> **EXCERPT PROVIDED**
--

(#1: 28 July 1956, 2 weeks; 25 August 1956, 1 week)
Track listing: You Make Me Feel So Young/It Happened In Monterey/You're Getting To Be A Habit With Me/You Brought A New Kind Of Love/Too Marvelous For Words/Old Devil Moon/Pennies From Heaven/Love Is Here To Stay/I've Got You Under My Skin/I Thought About You/We'll Be Together Again/Makin' Whoopee/Swingin' Down The Lane/Anything Goes/How About You?
The song begins with a delicate celeste balanced against a gruffly amiable bass clarinet - she and he. He's been captured by her and he isn't quite sure what to do about it; he certainly betrays more evidence of wanting her than wanting to run away from her - his "so deep in my heart" is immediately answered by scarlet cushions of strings. Perhaps he's been hurt before - the missed chance in Monterey, the moon which keeps reminding him of mortality - and is reluctant to go back in, but the palpable nervousness in his voice suggests that he's been away from love for so long that it's going to take him some time to recognise its contours. He struggles with his "better" self on the surface - who "repeats, repeats in my ear" with all the nervous stress laid on the second "repeats" - but knows that rationalism ("Use your mentality") will be of little use to him now. The brass buttons which scream at him not to "STOP" indicate that he had better surrender and experience the renewed sensation of what might just be categorised as happiness.

--

> **DATA EXCERPT**
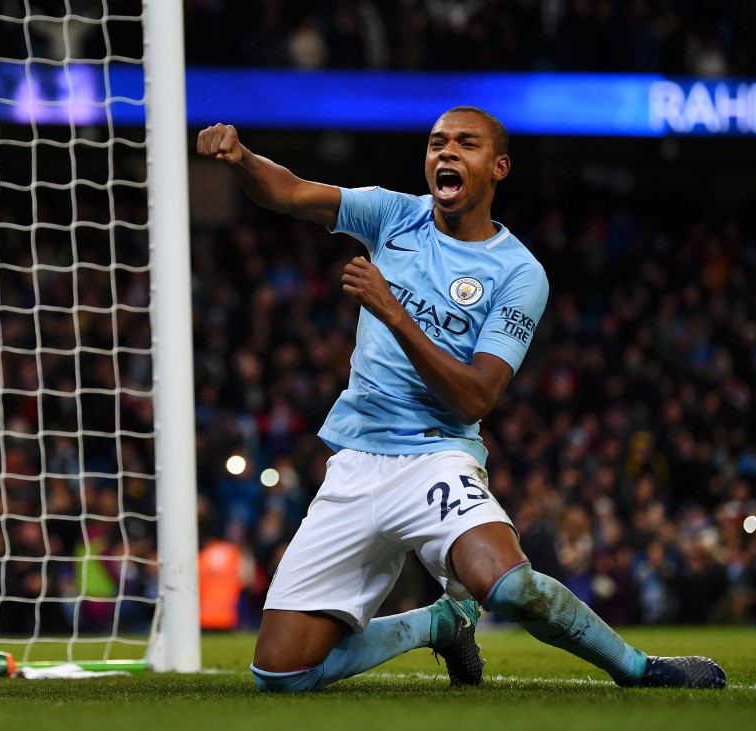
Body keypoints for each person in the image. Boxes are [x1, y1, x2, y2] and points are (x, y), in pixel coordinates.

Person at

--

> **TO DO**
According to the review, which two instruments does the song open with?

> **ANSWER FOR THE TASK**
A delicate celeste and a gruffly amiable bass clarinet.